Why does that matter? Regardless of whether the video is a forced confession or in-depth falsehood, the results are likely to be the same: words digitally or physically taken out of the prisoner’s mouth by a government coup. However, the use of deepfakes to create non-consensual sexual images today it is overcoming political cases, deepfake and synthetic technology is rapidly improving, proliferating and being marketed, expanding its potential for harmful uses. The case of Myanmar proves the real difference between the ability to make deepfakes, the chances of claiming a real video is a deepfake and our ability to question that.

It also explains the challenges for the public to rely on free online detectors without understanding the strengths and limitations of detection or the second way to guess the misleading result. Deepfakes detection is a technology that is still in its infancy, and the detection tool that can be applied to one approach often does not work in another. We must also be careful with forensics; someone deliberately takes steps to confuse the detection approach. And it’s not always possible to know which detection tools to rely on.

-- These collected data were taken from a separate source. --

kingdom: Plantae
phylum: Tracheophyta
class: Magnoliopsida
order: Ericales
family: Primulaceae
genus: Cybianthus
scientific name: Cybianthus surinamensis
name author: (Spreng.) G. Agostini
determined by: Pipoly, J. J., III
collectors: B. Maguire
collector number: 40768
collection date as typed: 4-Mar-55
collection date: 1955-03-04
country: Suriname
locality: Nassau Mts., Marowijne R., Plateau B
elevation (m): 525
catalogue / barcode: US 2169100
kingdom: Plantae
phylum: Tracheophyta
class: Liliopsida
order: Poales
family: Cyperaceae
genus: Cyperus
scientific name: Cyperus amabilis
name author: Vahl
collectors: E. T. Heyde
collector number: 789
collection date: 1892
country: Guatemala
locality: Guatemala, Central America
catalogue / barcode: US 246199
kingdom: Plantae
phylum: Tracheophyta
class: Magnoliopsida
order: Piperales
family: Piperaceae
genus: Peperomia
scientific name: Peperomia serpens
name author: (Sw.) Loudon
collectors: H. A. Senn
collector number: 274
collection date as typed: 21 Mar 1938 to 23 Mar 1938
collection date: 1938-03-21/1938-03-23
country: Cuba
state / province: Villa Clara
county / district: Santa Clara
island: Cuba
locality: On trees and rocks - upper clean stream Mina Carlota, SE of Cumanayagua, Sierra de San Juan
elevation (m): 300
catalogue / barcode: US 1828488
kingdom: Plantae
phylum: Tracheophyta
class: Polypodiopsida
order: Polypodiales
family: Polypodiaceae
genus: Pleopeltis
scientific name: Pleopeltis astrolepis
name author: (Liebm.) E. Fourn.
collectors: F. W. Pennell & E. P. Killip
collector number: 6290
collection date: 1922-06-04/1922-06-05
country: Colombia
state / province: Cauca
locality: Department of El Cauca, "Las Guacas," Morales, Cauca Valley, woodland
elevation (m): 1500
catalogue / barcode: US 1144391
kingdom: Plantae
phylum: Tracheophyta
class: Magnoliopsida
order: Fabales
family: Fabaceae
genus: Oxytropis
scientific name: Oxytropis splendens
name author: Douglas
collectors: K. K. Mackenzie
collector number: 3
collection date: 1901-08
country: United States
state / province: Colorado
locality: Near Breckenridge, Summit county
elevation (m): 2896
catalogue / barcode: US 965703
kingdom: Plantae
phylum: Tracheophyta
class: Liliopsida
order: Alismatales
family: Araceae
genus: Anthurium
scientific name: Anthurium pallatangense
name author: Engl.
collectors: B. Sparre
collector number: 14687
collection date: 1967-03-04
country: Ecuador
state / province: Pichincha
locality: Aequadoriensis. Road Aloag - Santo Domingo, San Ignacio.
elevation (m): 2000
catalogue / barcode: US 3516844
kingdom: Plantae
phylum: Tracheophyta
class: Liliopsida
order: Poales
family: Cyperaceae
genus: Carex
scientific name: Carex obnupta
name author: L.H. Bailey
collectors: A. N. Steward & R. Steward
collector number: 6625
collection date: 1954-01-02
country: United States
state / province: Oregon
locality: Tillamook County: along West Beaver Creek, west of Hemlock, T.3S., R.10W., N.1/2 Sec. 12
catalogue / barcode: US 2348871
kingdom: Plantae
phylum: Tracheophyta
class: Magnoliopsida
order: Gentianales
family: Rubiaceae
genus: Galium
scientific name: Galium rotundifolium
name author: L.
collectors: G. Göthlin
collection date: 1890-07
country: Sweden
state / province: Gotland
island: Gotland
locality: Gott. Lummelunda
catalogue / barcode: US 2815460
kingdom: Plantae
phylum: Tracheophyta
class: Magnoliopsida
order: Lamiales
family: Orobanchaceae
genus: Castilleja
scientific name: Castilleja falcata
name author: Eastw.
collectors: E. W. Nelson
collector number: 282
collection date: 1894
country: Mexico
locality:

How can conflicts and crises around the world be prevented from being blinded by deepfakes and supposed deepfakes?

We would not be turning ordinary people into profound forgers by analyzing pixels to detect truth from falsehood. Most people will do better based on simpler approaches to media literacy, for example SIFT method, which emphasizes checking other sources or explaining the original context of the videos. In fact encouraging people to become amateur court experts can send people into a rabbit hole in the conspiracy of distrust in the images.